При этих словах она закрыла глаза худыми красными руками и несколько мгновений хранила молчание. Вокруг дома завывал ветер и отчаянно ломился в дверь, а из соседней комнаты, где на своем ложе из шкур почивал Ингомар, доносилось мирное похрапывание.
Но, конечно, храбрость и сила ее мужа всегда служили ей надежной защитой от оскорблений и обид?
О да! Когда Ингомар с ней, она ничего не боится. Но только она очень нервная и один раз страшно перепугалась.
Как же это произошло?
Они только что приехали в Калифорнию. Тогда они держали трактир и торговали спиртным. Ингомар — человек очень общительный и пил со всеми посетителями, чтобы не прослыть гордецом, да и торговля так шла бойчее; только Ингомар пристрастился к спиртному, а голова-то у него была не очень крепкая.
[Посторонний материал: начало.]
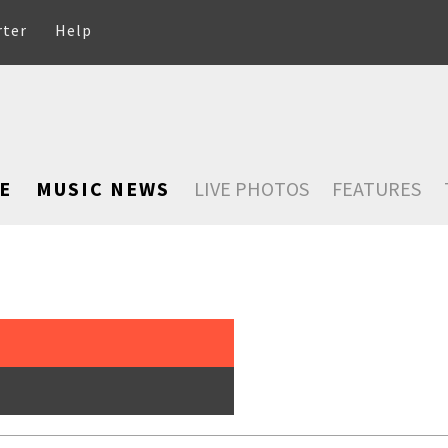
rter
Help
E
MUSIC NEWS
LIVE PHOTOS
FEATURES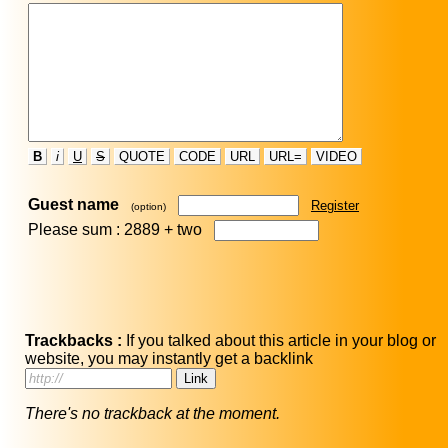
B
i
U
S
QUOTE
CODE
URL
URL=
VIDEO
Guest name
Register
(option)
Please sum : 2889 +
two
Trackbacks :
If you talked about this article in your blog or
website, you may instantly get a backlink
There's no trackback at the moment.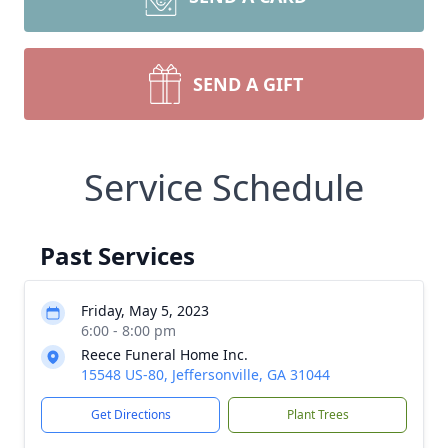
SEND A GIFT
Service Schedule
Past Services
Friday, May 5, 2023
6:00 - 8:00 pm
Reece Funeral Home Inc.
15548 US-80, Jeffersonville, GA 31044
Get Directions
Plant Trees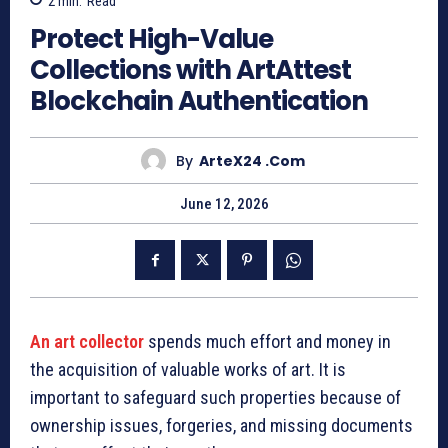
2
min.
Read
Protect High-Value
Collections with ArtAttest
Blockchain Authentication
By
ArteX24 .com
June 12, 2026
An art collector
spends much effort and money in
the acquisition of valuable works of art. It is
important to safeguard such properties because of
ownership issues, forgeries, and missing documents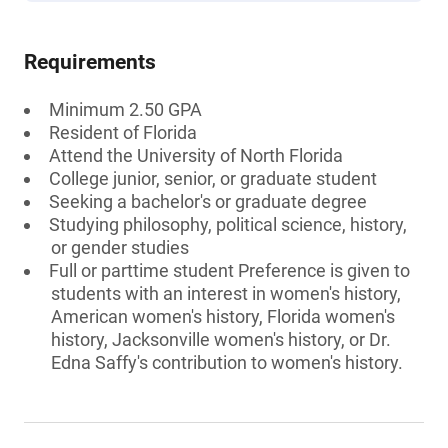
Requirements
Minimum 2.50 GPA
Resident of Florida
Attend the University of North Florida
College junior, senior, or graduate student
Seeking a bachelor's or graduate degree
Studying philosophy, political science, history,
or gender studies
Full or parttime student Preference is given to
students with an interest in women's history,
American women's history, Florida women's
history, Jacksonville women's history, or Dr.
Edna Saffy's contribution to women's history.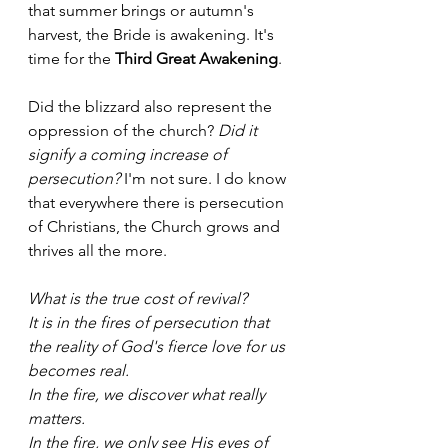
that summer brings or autumn's 
harvest, the Bride is awakening. It's 
time for the 
Third Great Awakening
.
Did the blizzard also represent the 
oppression of the church?
 Did it 
signify a coming increase of 
persecution?
 I'm not sure. I do know 
that everywhere there is persecution 
of Christians, the Church grows and 
thrives all the more. 
What is the true cost of revival? 
It is in the fires of persecution that 
the reality of God's fierce love for us 
becomes real. 
In the fire, we discover what really 
matters.
In the fire, we only see His eyes of 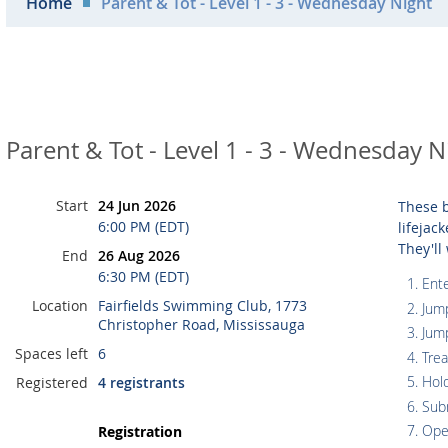
Home
Parent & Tot - Level 1 - 3 - Wednesday Night
Parent & Tot - Level 1 - 3 - Wednesday N
Start
24 Jun 2026
These b
6:00 PM (EDT)
lifejac
They'll
End
26 Aug 2026
6:30 PM (EDT)
Ente
Location
Fairfields Swimming Club, 1773
Jum
Christopher Road, Mississauga
Jum
Spaces left
6
Tre
Hol
Registered
4 registrants
Sub
Ope
Registration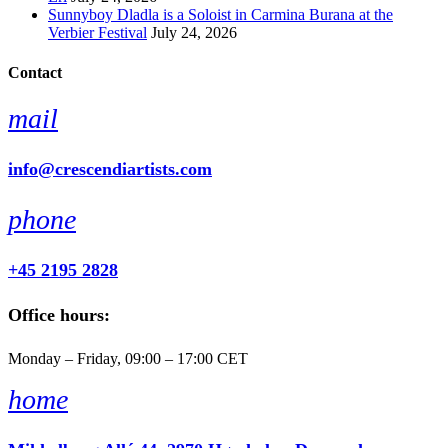
Sunnyboy Dladla is a Soloist in Carmina Burana at the
Verbier Festival
July 24, 2026
Contact
mail
info@crescendiartists.com
phone
+45 2195 2828
Office hours:
Monday – Friday, 09:00 – 17:00 CET
home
И вот как-то вечером в буфете собралась буйная компания; она зашла туда и попробовала увести мужа, но ей только пришлось терпеть грубые ухаживания пьяных весельчаков. А когда она наконец увела его к ним в спальню, где ждали испуганные дети, он сразу повалился на кровать в тяжелом оцепенении, так что она даже подумала, что ему в вино что-то подсыпали. И она просидела с ним рядом всю ночь, а под утро услышала в коридоре шаги и, посмотрев па дверь, увидела, как щеколда медленно заходила вверх-вниз, словно кто-то пытался ее открыть. Она стала будить мужа, трясти его за плечи, а он не просыпался. Дверь начала медленно подаваться в верхней своей части (снизу-то был еще засов), словно на нее кто-то навалился всем телом, и в щель просунулась рука. И тут она во мгновение ока пригвоздила эту руку к стене ножницами (своим единственным оружием). Но кончик сломался, и неизвестный страшно выругался и сбежал. А мужу она ничего не рассказала, потому что боялась, как бы он не убил этого человека; но только у них здесь как-то остановился проезжий, а она подавала ему кофе и увидела у него на тыльной стороне руки странный такой треугольный шрам.